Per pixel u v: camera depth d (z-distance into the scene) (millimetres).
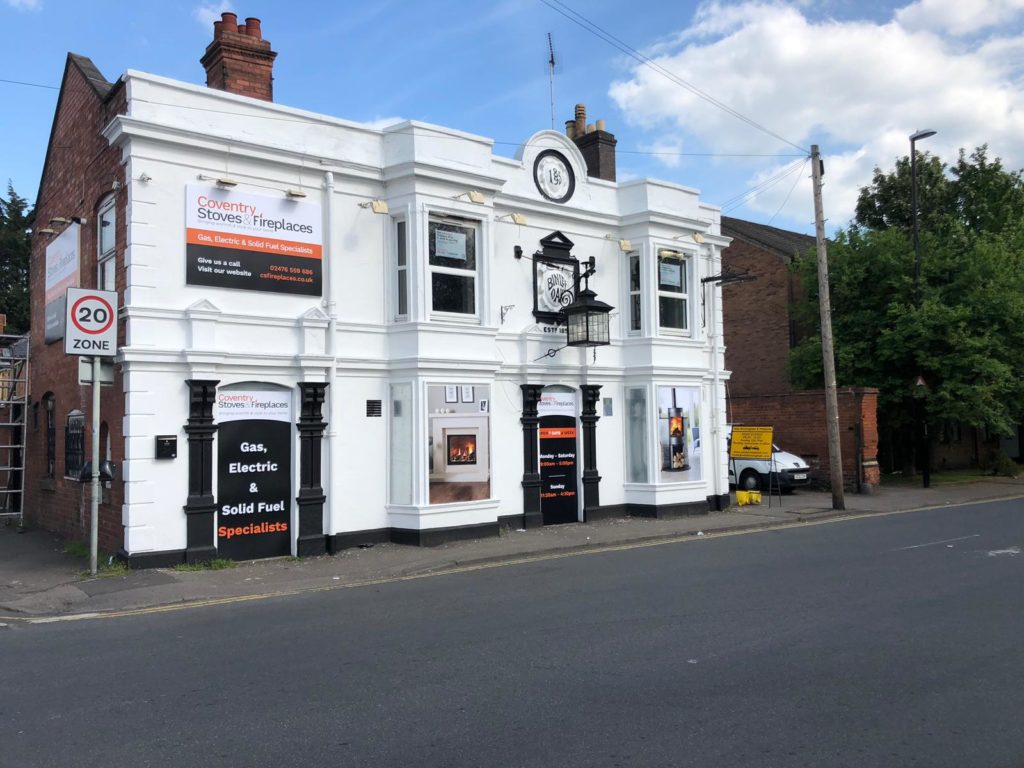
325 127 13227
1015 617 8000
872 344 24656
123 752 4812
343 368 13148
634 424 17078
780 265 29281
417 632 7641
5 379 19141
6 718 5430
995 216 29297
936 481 26016
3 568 11789
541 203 15844
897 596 9008
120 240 11992
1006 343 23578
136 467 11188
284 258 12695
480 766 4555
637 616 8172
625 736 4984
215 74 13562
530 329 15586
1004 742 4875
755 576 10391
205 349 11672
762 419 24703
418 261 13516
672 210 17359
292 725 5219
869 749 4773
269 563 11930
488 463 14188
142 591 9828
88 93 13805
· · · · ·
Action item: Taking the line containing "672 210 17359" as the first, please return it and every line after it through the end of the entries, exactly and only those.

Final answer:
672 210 17359
292 725 5219
869 749 4773
269 563 11930
488 463 14188
142 591 9828
88 93 13805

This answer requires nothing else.